Available data:
__________
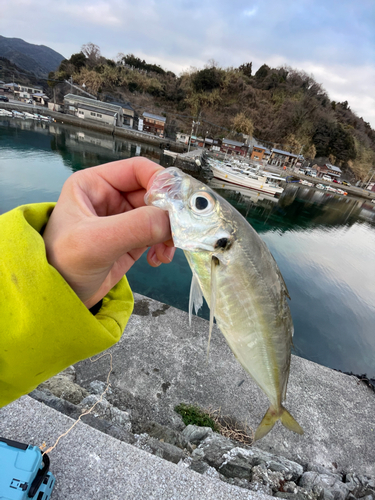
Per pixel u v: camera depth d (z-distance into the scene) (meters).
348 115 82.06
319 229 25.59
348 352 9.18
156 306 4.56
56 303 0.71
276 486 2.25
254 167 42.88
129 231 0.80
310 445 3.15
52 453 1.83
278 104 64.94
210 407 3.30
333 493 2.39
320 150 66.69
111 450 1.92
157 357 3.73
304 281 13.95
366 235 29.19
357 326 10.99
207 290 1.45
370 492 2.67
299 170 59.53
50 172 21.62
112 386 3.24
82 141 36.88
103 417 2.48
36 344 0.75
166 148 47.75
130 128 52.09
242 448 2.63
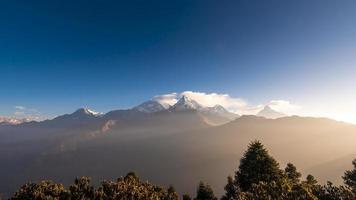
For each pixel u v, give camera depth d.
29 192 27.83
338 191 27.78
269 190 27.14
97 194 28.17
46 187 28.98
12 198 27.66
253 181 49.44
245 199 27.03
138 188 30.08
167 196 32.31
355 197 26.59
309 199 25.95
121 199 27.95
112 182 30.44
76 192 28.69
__________
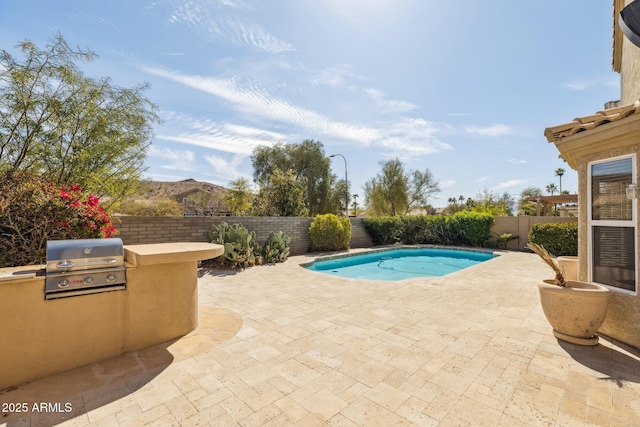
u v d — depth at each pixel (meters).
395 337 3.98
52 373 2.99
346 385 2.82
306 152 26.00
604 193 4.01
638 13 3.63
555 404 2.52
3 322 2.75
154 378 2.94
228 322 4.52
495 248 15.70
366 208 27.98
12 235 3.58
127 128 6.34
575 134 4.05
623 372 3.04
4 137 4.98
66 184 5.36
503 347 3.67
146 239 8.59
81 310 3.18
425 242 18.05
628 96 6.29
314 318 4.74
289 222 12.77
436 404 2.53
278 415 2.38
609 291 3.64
__________
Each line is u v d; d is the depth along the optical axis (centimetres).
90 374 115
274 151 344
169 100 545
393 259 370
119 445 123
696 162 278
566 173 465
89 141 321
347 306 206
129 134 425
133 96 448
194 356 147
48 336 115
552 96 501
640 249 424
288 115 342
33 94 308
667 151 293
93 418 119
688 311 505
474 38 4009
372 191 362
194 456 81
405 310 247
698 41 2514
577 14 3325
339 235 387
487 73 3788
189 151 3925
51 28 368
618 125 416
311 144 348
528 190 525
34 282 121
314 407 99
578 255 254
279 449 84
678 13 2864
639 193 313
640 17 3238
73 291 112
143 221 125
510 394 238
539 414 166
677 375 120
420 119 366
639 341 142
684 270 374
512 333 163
__________
Work item: Copy everything above from the line holding "370 492 2.67" down to the line holding "76 192 28.69", both ends included, exactly as it stands and without the pictures.

Result for this task:
370 492 2.67
299 170 59.53
50 172 21.62
112 386 3.24
82 141 36.88
103 417 2.48
36 344 0.75
166 148 47.75
130 128 52.09
242 448 2.63
For each pixel u v, give camera depth d.
29 192 27.83
338 191 27.78
269 190 27.14
97 194 28.17
46 187 28.98
12 198 27.66
253 181 49.44
245 199 27.03
138 188 30.08
167 196 32.31
355 197 26.59
309 199 25.95
121 199 27.95
112 182 30.44
76 192 28.69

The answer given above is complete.